Nelle lettere confluite in “Quello che dovete sapere di me”, le quali, nel loro insieme, delineano un vero e proprio autoritratto generazionale, ritornano in particolare alcune espressioni, che consentono di comprendere meglio – in maniera più concreta e puntuale – quale sia l’immagine dell’avvenire che i nostri ragazzi recano in sé e che tanto li spaventa, talora perfino li blocca, li inibisce: “Ho paura di non concludere niente nella mia vita”, “ho paura di non essere all’altezza”, “ho paura di non trovare un lavoro”, “ho paura di non scoprire cosa voglio veramente”, “ho paura di sbagliare e di essere giudicata per le mie scelte”, “ho paura di non essere pronto, di non avere vissuto abbastanza di quel che la mia adolescenza poteva offrirmi”, “ho paura di non trovare un posto nel mondo”, “ho paura di chi o che cosa io possa essere”. A queste aggiungerei altre parole, ricavate dai racconti dei miei studenti: “Ho paura di venire delusa da chi amo”, “ho paura che, abituato ad avere tutto e subito in famiglia, quando si tratterà di lottare, per raggiungere un obiettivo lavorativo, mi mancheranno le forze”, “ho paura di non scoprire mai la mia autentica vocazione”.

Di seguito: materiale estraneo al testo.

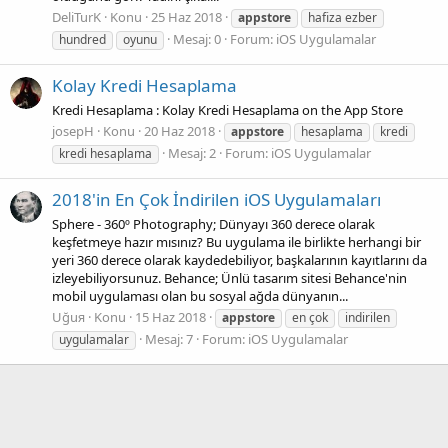
DeliTurK
Konu
25 Haz 2018
appstore
hafiza ezber
Mesaj: 0
Forum:
iOS Uygulamalar
hundred
oyunu
Kolay Kredi Hesaplama
Kredi Hesaplama : Kolay Kredi Hesaplama on the App Store
josepH
Konu
20 Haz 2018
appstore
hesaplama
kredi
Mesaj: 2
Forum:
iOS Uygulamalar
kredi hesaplama
2018'in En Çok İndirilen iOS Uygulamaları
Sphere - 360º Photography; Dünyayı 360 derece olarak
keşfetmeye hazır mısınız? Bu uygulama ile birlikte herhangi bir
yeri 360 derece olarak kaydedebiliyor, başkalarının kayıtlarını da
izleyebiliyorsunuz. Behance; Ünlü tasarım sitesi Behance'nin
mobil uygulaması olan bu sosyal ağda dünyanın...
Uğuя
Konu
15 Haz 2018
appstore
en çok
indirilen
Mesaj: 7
Forum:
iOS Uygulamalar
uygulamalar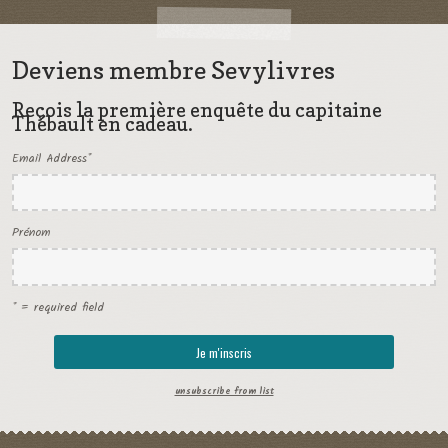
Deviens membre Sevylivres
Reçois la première enquête du capitaine
Thébault en cadeau.
Email Address
*
Prénom
* = required field
unsubscribe from list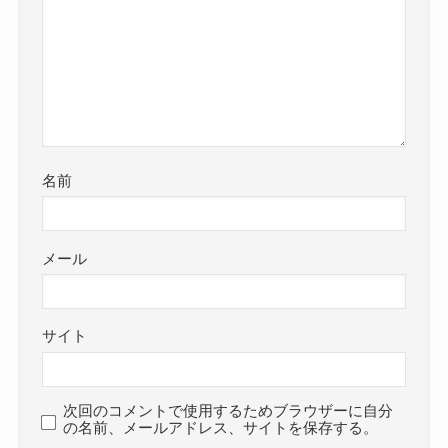
名前
メール
サイト
次回のコメントで使用するためブラウザーに自分
の名前、メールアドレス、サイトを保存する。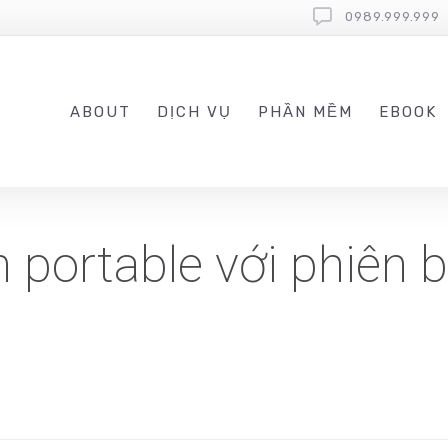
0989.999.999
ABOUT
DỊCH VỤ
PHẦN MỀM
EBOOK
 portable với phiên b
g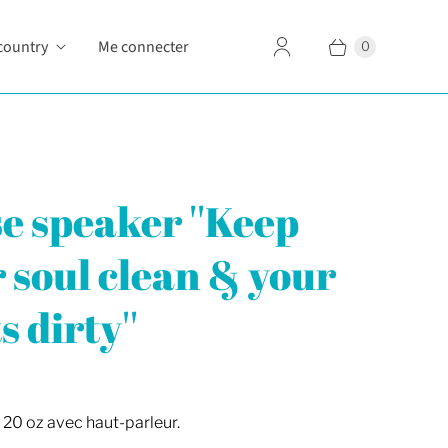
country
Me connecter
0
e speaker ''Keep
 soul clean & your
s dirty''
 20 oz avec haut-parleur.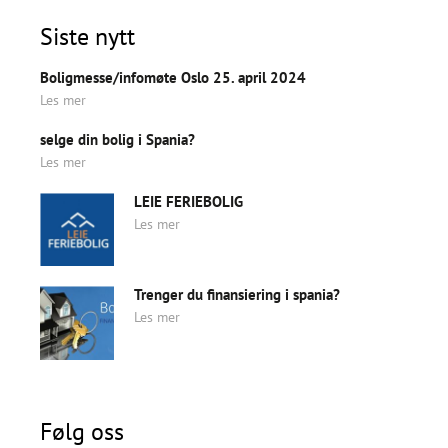
Siste nytt
Boligmesse/infomøte Oslo 25. april 2024
Les mer
selge din bolig i Spania?
Les mer
LEIE FERIEBOLIG
Les mer
Trenger du finansiering i spania?
Les mer
Følg oss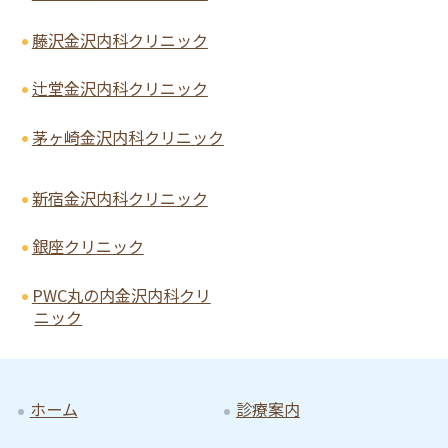
藤沢金沢内科クリニック
辻堂金沢内科クリニック
茅ヶ崎金沢内科クリニック
新宿金沢内科クリニック
銀座クリニック
PWC丸の内金沢内科クリ
ニック
ホーム
診療案内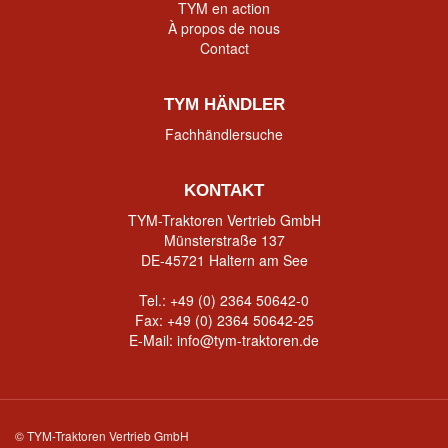
TYM en action
À propos de nous
Contact
TYM HÄNDLER
Fachhändlersuche
KONTAKT
TYM-Traktoren Vertrieb GmbH
Münsterstraße 137
DE-45721 Haltern am See
Tel.:
+49 (0) 2364 50642-0
Fax: +49 (0) 2364 50642-25
E-Mail:
info@tym-traktoren.de
© TYM-Traktoren Vertrieb GmbH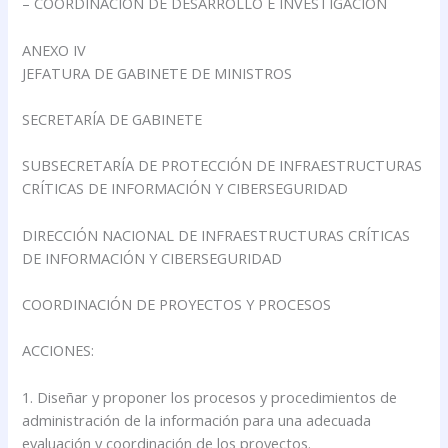
– COORDINACIÓN DE DESARROLLO E INVESTIGACIÓN
ANEXO IV
JEFATURA DE GABINETE DE MINISTROS
SECRETARÍA DE GABINETE
SUBSECRETARÍA DE PROTECCIÓN DE INFRAESTRUCTURAS
CRÍTICAS DE INFORMACIÓN Y CIBERSEGURIDAD
DIRECCIÓN NACIONAL DE INFRAESTRUCTURAS CRÍTICAS
DE INFORMACIÓN Y CIBERSEGURIDAD
COORDINACIÓN DE PROYECTOS Y PROCESOS
ACCIONES:
1. Diseñar y proponer los procesos y procedimientos de
administración de la información para una adecuada
evaluación y coordinación de los proyectos.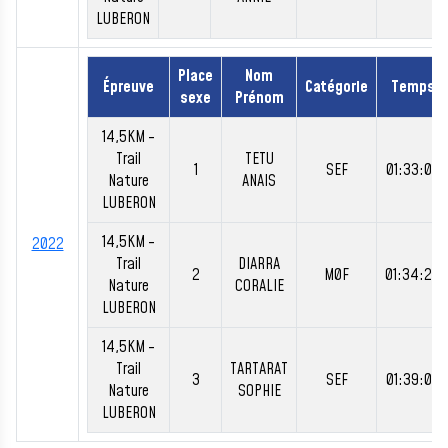
LUBERON
Place
Nom
Épreuve
Catégorie
Temps
sexe
Prénom
14,5KM -
Trail
TETU
1
SEF
01:33:02
Nature
ANAIS
LUBERON
14,5KM -
2022
Trail
DIARRA
2
M0F
01:34:20
Nature
CORALIE
LUBERON
14,5KM -
Trail
TARTARAT
3
SEF
01:39:06
Nature
SOPHIE
LUBERON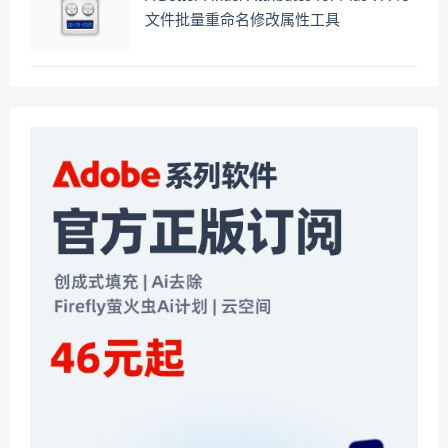
文件批量重命名修改属性工具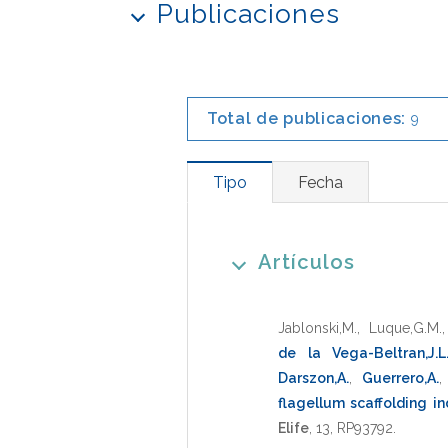
Publicaciones
Total de publicaciones:
9
Tipo
Fecha
Artículos
Jablonski,M.
,
Luque,G.M.
de la Vega-Beltran,J.L
Darszon,A.
,
Guerrero,A.
flagellum scaffolding in
Elife
,
13
,
RP93792
.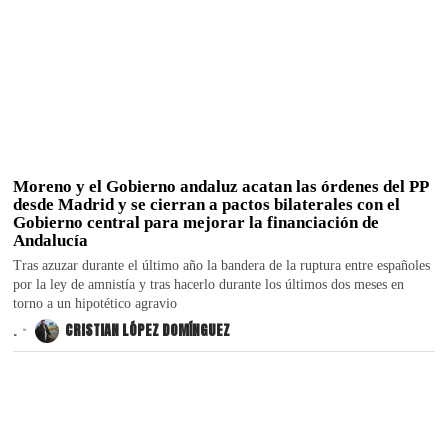
Moreno y el Gobierno andaluz acatan las órdenes del PP
desde Madrid y se cierran a pactos bilaterales con el
Gobierno central para mejorar la financiación de
Andalucía
Tras azuzar durante el último año la bandera de la ruptura entre españoles
por la ley de amnistía y tras hacerlo durante los últimos dos meses en
torno a un hipotético agravio
.
CRISTIAN LÓPEZ DOMÍNGUEZ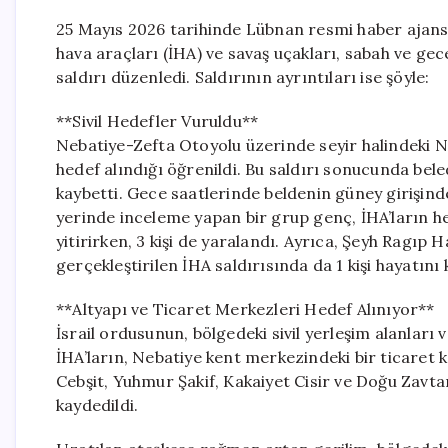
25 Mayıs 2026 tarihinde Lübnan resmi haber ajansı 
hava araçları (İHA) ve savaş uçakları, sabah ve ge
saldırı düzenledi. Saldırının ayrıntıları ise şöyle:
**Sivil Hedefler Vuruldu**
Nebatiye-Zefta Otoyolu üzerinde seyir halindeki Ne
hedef alındığı öğrenildi. Bu saldırı sonucunda be
kaybetti. Gece saatlerinde beldenin güney girişinde
yerinde inceleme yapan bir grup genç, İHA’ların hed
yitirirken, 3 kişi de yaralandı. Ayrıca, Şeyh Ragıp
gerçekleştirilen İHA saldırısında da 1 kişi hayatını 
**Altyapı ve Ticaret Merkezleri Hedef Alınıyor**
İsrail ordusunun, bölgedeki sivil yerleşim alanları v
İHA’ların, Nebatiye kent merkezindeki bir ticaret k
Cebşit, Yuhmur Şakif, Kakaiyet Cisir ve Doğu Zavtar
kaydedildi.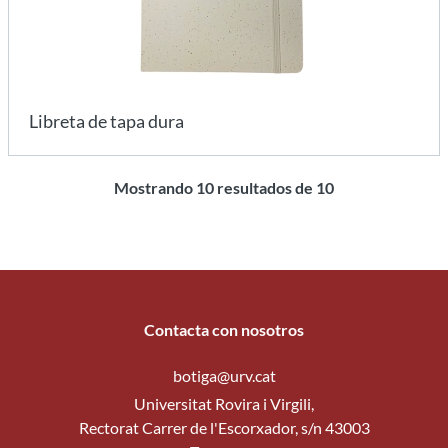
Libreta de tapa dura
Mostrando
10
resultados de
10
Contacta con nosotros
botiga@urv.cat
Universitat Rovira i Virgili,
Rectorat Carrer de l'Escorxador, s/n 43003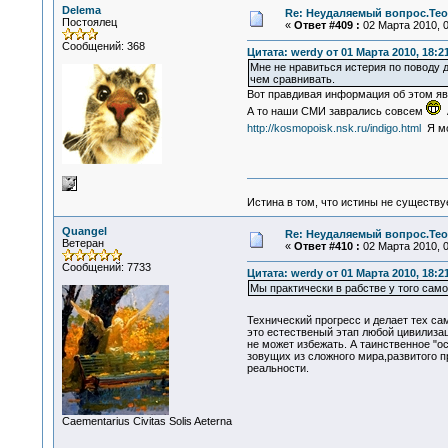
Delema
Re: Неудаляемый вопрос.Теор
Постоялец
«
Ответ #409 :
02 Марта 2010, 0
Сообщений: 368
Цитата: werdy от 01 Марта 2010, 18:2
Мне не нравиться истерия по поводу д
чем сравнивать.
Вот правдивая информация об этом я
А то наши СМИ заврались совсем
А
http://kosmopoisk.nsk.ru/indigo.html
Я мог
Истина в том, что истины не существ
Quangel
Re: Неудаляемый вопрос.Теор
Ветеран
«
Ответ #410 :
02 Марта 2010, 0
Сообщений: 7733
Цитата: werdy от 01 Марта 2010, 18:2
Мы практически в рабстве у того само
Технический прогресс и делает тех са
это естественый этап любой цивилизац
не может избежать. А таинственное "
зовущих из сложного мира,развитого п
реальности.
Сaementarius Civitas Solis Aeterna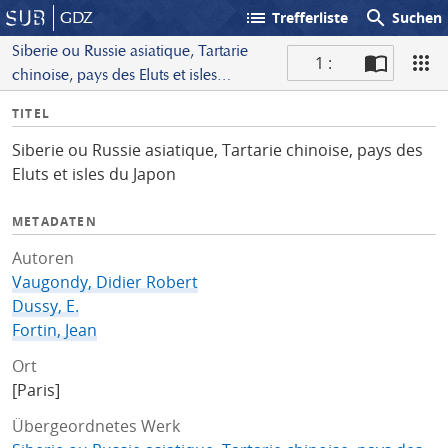
list
search
GDZ
Trefferliste
Suchen
Siberie ou Russie asiatique, Tartarie
1 :
chinoise, pays des Eluts et isles
S
du Japon
I
TITEL
c
n
a
Siberie ou Russie asiatique, Tartarie chinoise, pays des
f
n
Eluts et isles du Japon
o
METADATEN
Autoren
Vaugondy, Didier Robert
Dussy, E.
Fortin, Jean
Ort
[Paris]
Übergeordnetes Werk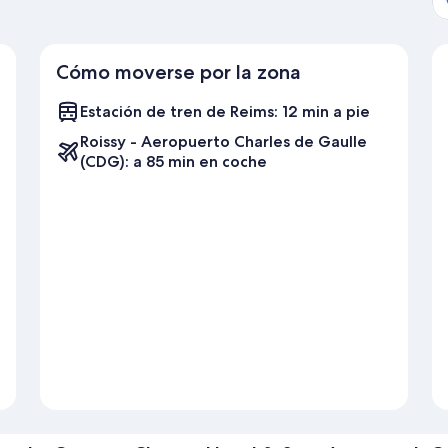
Cómo moverse por la zona
Estación de tren de Reims: 12 min a pie
Roissy - Aeropuerto Charles de Gaulle
(CDG): a 85 min en coche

Sono paure che, al di là della loro apparente varietà, sono riconducibili ad un unico timore di fondo, quello di rimanere soli. Non di ritrovarsi soli, d’un tratto, dopo che legami e relazione sono stati recisi – che però ci sono stati, che però hanno riscaldato e indirizzato, col loro valore educativo, stagioni di vita ed esistenze in fiore – bensì di continuare a essere lasciati soli. Preoccupazione legittima. Nessuna generazione, infatti, è stata abbandonata (già a partire dall’infanzia) dagli adulti in misura maggiore di quella attuale. I più fortunati hanno avuto un nonno a cui guardare, qualcuno ha incontrato un insegnante che gli ha schiuso finestre sul mondo, qualcun altro ha ritrovato in un maestro di musica o in un allenatore sportivo un testimone dell’incanto, senza paragoni, del coltivare e del difendere anche coi denti una vera passione. Il resto non ha avuto nessuno su cui contare. I genitori sono sempre stati troppo impegnati dal lavoro e col lavoro, i docenti, impoveriti e frustrati, si sono preoccupati unicamente di svolgere i programmi ministeriali, la televisione, la Rete, la pubblicità – vale a dire le nuove agenzie formative – si sono adoperate in ogni modo per assicurarsi nuove riserve di consumatori servili. E così i nostri adolescenti crescono senza ricevere né conoscere il gesto che alimenta l’autostima e quello che definisce regole e limiti, senza avere accanto un esempio di coerenza tra opinioni e condotta, tra inizio e conclusione, senza l’ausilio di chi aiuta a trovare la strada e non impone una strada, senza sperimentare la distanza che divide la richiesta di un oggetto dal suo conseguimento. Incerti, sfiduciati, insicuri, impazienti, a loro stessi ignoti, ansiosi, fragili, a volte i giovani del Terzo Millennio, nelle lunghe sere invernali, nel chiuso della loro stanza, inseriscono un CD nel lettore, si sdraiano sul letto e nelle parole di una canzone di Eric Clapton rinvengono quella che è la loro più grande paura: “Please don’t say we’ll never find a way”.